For B&W its not needed - there is no color to manage. Curves will take care of anything you need there. If you are using the "Photoshop and 16 bit scan" workflow you can save a curve in PS for your typical films/developer/scene type and apply that to your 16 bit scans. Or some scanning software lets you save curves to apply repeatedly.

Ellen it sounds like you are setting your black and white points correctly. I suggest that you leave a little room on each end to be sure you get all the info you can and as Kirk stated be sure to include in the scan only the image area and no extraneous out of the frame film.

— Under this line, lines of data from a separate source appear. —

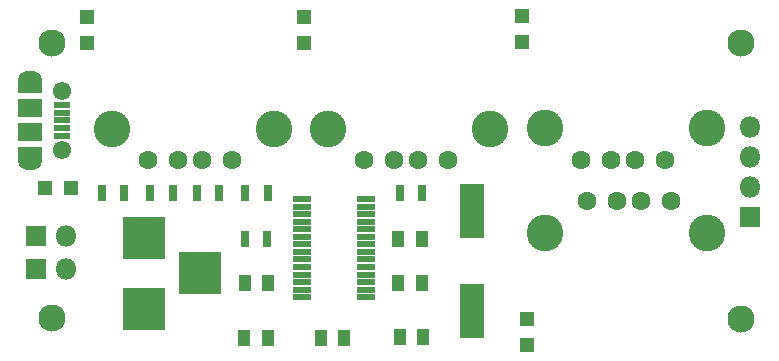
<source format=gts>
G04 #@! TF.FileFunction,Soldermask,Top*
%FSLAX46Y46*%
G04 Gerber Fmt 4.6, Leading zero omitted, Abs format (unit mm)*
G04 Created by KiCad (PCBNEW 4.0.7) date 04/20/18 23:23:33*
%MOMM*%
%LPD*%
G01*
G04 APERTURE LIST*
%ADD10C,0.127000*%
%ADD11R,1.100000X1.350000*%
%ADD12R,1.300000X1.300000*%
%ADD13R,1.625000X0.540000*%
%ADD14C,1.600000*%
%ADD15C,3.100000*%
%ADD16R,3.600000X3.600000*%
%ADD17R,0.800000X1.400000*%
%ADD18R,2.100000X4.600000*%
%ADD19C,2.300000*%
%ADD20R,2.000000X1.600000*%
%ADD21C,1.550000*%
%ADD22R,1.450000X0.500000*%
%ADD23O,2.000000X1.300000*%
%ADD24R,2.000000X1.300000*%
%ADD25R,1.800000X1.800000*%
%ADD26O,1.800000X1.800000*%
G04 APERTURE END LIST*
D10*
D11*
X141189000Y-103099000D03*
X143189000Y-103099000D03*
X134636000Y-107747000D03*
X136636000Y-107747000D03*
X143326000Y-107711000D03*
X141326000Y-107711000D03*
X141189000Y-99385100D03*
X143189000Y-99385100D03*
X130200000Y-103099000D03*
X128200000Y-103099000D03*
X130159000Y-107787000D03*
X128159000Y-107787000D03*
D12*
X113490000Y-95097600D03*
X111290000Y-95097600D03*
X114859000Y-82801600D03*
X114859000Y-80601600D03*
X151643000Y-82755900D03*
X151643000Y-80555900D03*
X133182000Y-82837200D03*
X133182000Y-80637200D03*
X152080000Y-106154000D03*
X152080000Y-108354000D03*
D13*
X138470000Y-104338000D03*
X138470000Y-103698000D03*
X138470000Y-103058000D03*
X138470000Y-102418000D03*
X138470000Y-101778000D03*
X138470000Y-101138000D03*
X138470000Y-100498000D03*
X138470000Y-99858000D03*
X138470000Y-99218000D03*
X138470000Y-98578000D03*
X138470000Y-97938000D03*
X138470000Y-97298000D03*
X138470000Y-96658000D03*
X138470000Y-96018000D03*
X133046000Y-96018000D03*
X133046000Y-96658000D03*
X133046000Y-97298000D03*
X133046000Y-97938000D03*
X133046000Y-98578000D03*
X133046000Y-99218000D03*
X133046000Y-99858000D03*
X133046000Y-100498000D03*
X133046000Y-101138000D03*
X133046000Y-101778000D03*
X133046000Y-102418000D03*
X133046000Y-103058000D03*
X133046000Y-103698000D03*
X133046000Y-104338000D03*
D14*
X119992000Y-92735400D03*
X122532000Y-92735400D03*
X124562000Y-92735400D03*
X127102000Y-92735400D03*
D15*
X116942000Y-90065400D03*
X130662000Y-90065400D03*
D14*
X138264000Y-92735400D03*
X140804000Y-92735400D03*
X142834000Y-92735400D03*
X145374000Y-92735400D03*
D15*
X135214000Y-90065400D03*
X148934000Y-90065400D03*
D14*
X156705000Y-92679500D03*
X159245000Y-92679500D03*
X161275000Y-92679500D03*
X163815000Y-92679500D03*
D15*
X153655000Y-90009500D03*
X167375000Y-90009500D03*
D14*
X164306000Y-96205000D03*
X161766000Y-96205000D03*
X159736000Y-96205000D03*
X157196000Y-96205000D03*
D15*
X167356000Y-98875000D03*
X153636000Y-98875000D03*
D16*
X119695000Y-99298800D03*
X119695000Y-105298800D03*
X124395000Y-102298800D03*
D17*
X141331000Y-95524300D03*
X143231000Y-95524300D03*
X130145000Y-95529400D03*
X128245000Y-95529400D03*
X124160000Y-95524300D03*
X126060000Y-95524300D03*
X120218000Y-95524300D03*
X122118000Y-95524300D03*
X130089000Y-99410500D03*
X128189000Y-99410500D03*
X116119000Y-95529400D03*
X118019000Y-95529400D03*
D18*
X147411000Y-105535000D03*
X147411000Y-97035000D03*
D19*
X170216000Y-106147000D03*
X170216000Y-82844600D03*
X111917000Y-82839600D03*
X111907000Y-106116000D03*
D20*
X110056000Y-90347000D03*
D21*
X112756000Y-86847000D03*
D22*
X112756000Y-88697000D03*
X112756000Y-88047000D03*
X112756000Y-90647000D03*
X112756000Y-89997000D03*
X112756000Y-89347000D03*
D21*
X112756000Y-91847000D03*
D20*
X110056000Y-88347000D03*
D23*
X110056000Y-85847000D03*
X110056000Y-92847000D03*
D24*
X110056000Y-92247000D03*
X110056000Y-86447000D03*
D25*
X171021000Y-97538500D03*
D26*
X171021000Y-94998500D03*
X171021000Y-92458500D03*
X171021000Y-89918500D03*
D25*
X110498000Y-101933000D03*
D26*
X113038000Y-101933000D03*
D25*
X110490000Y-99151400D03*
D26*
X113030000Y-99151400D03*
M02*

</source>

To further answer the original question, keep in mind that you can do a lot of adjustments in Photoshop or in scanning but you still don't want all the info "balled up" in the middle of the histogram. (unless you want an image with pretty much the same tones throughout). So in thinking about how to expose and develop your film for scanning just go back to how you did it for darkroom paper. Have an intention of what you want the print to look like and apply that intention to getting info to your scanner and into your computer. There is lots of room to play in PS but its lots easier if you hit close to the mark in the beginning. At the same time a super high level of precision in manipulating your film exposure and development is not needed.

The advantage of color neg film like NPS is that it will put good usuable info on the film in a way that you can easily get it into your computer - and thats without any changes in development or screwing around.

The advantage for scanning B&W film is that you can use it to make conventional darkroom prints too - not just digital prints. And if its easier for you to process your film at home in simple processes/chemicals then B&W neg may be a better way to work for you.

Jeffrey Sipress
29-Jun-2005, 20:45
Thanks for the valuable input, Henry.